I was nervous, and not just about meeting a writer whose work I’ve been interested in for a long time. I didn’t know anyone who identified as transgender, and I was worried about offending Daniels by asking an inappropriate question or using the wrong name or pronoun.

A uniformed man raises a pride flag outside a building as another uniformed man looks on.

Allied Universal security guards Gregory Winfrey, left, and Benedicto Barnachea raise the 2023 Pride flag over the Kenneth Hahn Administration Hall in downtown Los Angeles.
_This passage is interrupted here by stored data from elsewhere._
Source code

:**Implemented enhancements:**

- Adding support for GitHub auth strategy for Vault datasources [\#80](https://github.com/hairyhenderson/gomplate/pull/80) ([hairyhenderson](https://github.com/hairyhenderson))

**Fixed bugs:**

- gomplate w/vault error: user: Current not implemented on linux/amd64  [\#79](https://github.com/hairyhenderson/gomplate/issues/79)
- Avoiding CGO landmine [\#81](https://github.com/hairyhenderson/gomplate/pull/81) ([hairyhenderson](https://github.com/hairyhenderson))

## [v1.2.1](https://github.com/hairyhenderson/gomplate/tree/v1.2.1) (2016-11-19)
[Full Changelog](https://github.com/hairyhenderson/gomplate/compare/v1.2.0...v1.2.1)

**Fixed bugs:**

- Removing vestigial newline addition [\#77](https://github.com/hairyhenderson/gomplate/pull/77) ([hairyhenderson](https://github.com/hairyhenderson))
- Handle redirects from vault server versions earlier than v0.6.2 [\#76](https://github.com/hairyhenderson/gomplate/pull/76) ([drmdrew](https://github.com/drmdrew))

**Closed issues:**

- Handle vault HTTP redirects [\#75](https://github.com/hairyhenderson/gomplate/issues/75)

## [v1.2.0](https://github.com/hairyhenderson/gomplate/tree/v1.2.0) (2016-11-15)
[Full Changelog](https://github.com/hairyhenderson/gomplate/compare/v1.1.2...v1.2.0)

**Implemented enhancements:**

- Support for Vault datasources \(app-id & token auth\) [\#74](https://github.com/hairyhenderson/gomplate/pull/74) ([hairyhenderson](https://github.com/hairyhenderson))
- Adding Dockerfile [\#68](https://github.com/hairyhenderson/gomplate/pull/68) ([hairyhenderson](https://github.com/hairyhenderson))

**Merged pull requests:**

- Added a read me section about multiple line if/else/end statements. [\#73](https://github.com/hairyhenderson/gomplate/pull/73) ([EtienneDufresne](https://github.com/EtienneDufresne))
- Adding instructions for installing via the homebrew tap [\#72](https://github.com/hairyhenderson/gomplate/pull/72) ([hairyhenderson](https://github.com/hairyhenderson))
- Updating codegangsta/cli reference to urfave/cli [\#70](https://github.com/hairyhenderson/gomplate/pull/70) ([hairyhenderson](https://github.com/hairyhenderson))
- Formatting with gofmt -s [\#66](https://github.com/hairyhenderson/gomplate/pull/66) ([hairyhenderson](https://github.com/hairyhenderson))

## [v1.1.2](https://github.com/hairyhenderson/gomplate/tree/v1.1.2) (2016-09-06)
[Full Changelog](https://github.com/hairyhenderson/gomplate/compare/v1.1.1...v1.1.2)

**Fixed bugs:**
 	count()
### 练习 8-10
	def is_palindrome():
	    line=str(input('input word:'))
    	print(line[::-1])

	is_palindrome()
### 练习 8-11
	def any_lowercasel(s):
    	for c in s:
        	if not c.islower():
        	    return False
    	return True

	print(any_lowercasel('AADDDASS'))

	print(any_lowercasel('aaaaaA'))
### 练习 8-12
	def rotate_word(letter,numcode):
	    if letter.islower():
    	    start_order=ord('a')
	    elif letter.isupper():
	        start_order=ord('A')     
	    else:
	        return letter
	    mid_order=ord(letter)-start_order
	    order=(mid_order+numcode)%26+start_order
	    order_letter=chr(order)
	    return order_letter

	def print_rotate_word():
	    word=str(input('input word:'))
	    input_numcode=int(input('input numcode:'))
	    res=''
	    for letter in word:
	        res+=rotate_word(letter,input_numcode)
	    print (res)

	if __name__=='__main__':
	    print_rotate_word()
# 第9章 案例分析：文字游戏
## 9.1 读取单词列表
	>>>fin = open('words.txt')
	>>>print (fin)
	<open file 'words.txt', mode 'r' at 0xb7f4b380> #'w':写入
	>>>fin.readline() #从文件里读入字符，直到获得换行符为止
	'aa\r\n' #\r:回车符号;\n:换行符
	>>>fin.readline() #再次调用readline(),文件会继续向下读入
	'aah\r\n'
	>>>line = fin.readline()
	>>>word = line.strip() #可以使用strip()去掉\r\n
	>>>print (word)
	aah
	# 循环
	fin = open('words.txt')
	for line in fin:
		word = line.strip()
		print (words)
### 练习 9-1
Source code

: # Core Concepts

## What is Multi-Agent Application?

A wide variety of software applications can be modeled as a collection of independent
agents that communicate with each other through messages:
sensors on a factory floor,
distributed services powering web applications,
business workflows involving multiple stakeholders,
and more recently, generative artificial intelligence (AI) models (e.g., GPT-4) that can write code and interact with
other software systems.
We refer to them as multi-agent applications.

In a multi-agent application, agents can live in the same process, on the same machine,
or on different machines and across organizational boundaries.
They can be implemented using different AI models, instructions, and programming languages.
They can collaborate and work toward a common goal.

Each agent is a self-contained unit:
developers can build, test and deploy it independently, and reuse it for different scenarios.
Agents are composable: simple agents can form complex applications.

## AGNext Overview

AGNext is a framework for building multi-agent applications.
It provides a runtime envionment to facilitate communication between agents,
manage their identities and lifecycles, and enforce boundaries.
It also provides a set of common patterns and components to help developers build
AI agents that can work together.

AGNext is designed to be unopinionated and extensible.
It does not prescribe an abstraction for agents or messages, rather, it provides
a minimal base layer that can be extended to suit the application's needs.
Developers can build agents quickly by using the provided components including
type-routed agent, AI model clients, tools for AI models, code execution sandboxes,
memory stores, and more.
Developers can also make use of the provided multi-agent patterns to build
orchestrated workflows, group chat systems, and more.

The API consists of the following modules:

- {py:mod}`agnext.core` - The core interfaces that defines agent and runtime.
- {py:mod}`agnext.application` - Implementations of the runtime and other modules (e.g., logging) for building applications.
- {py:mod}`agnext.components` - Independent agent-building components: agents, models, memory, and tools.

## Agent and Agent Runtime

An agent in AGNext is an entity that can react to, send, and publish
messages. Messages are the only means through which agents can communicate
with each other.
(Gary Coronado/Los Angeles Times)

At a panini joint in Old Town Orange, Daniels quickly dissuaded me from my low-key transphobia. I focused on the person in front of me: friendly. Fun. Excellent. Happy. At the Weekly I continued to growl with pride until the sad day in 2009 when Mike Penner, who used the phrase again in The Times, mocked Daniels.

Today, as city councils reject calls to display rainbow flags during Pride Month and school boards ban books and lesson plans that address any LGBTQ+ topics, adults are protesting story time in the name of protecting children. children and against the drag nuns who mock during the growing developments. From “Lotinx,” I remember my journey from disgust to humility.

I asked Bambi Salcedo, president and CEO of the TransLatin@ Coalition, what is the best way to change closed minds and hearts.

He said it is not “about doing a study or checking a DEI box,” in reference to diversity, equity and inclusion; it’s about having difficult conversations from a place of love, “because hate doesn’t win.”
A sincere return to anti-LGBTQ+ attitudes, Salcedo said, can “sow that seed of change. And if it is planted, the harvest comes out [the harvest comes]”.

I remind myself that people can change and that those of us who have experienced the path thus far to Damascus should encourage others to follow our path.

Avoidable sins are ignorance from which all sinners must repent. It’s one.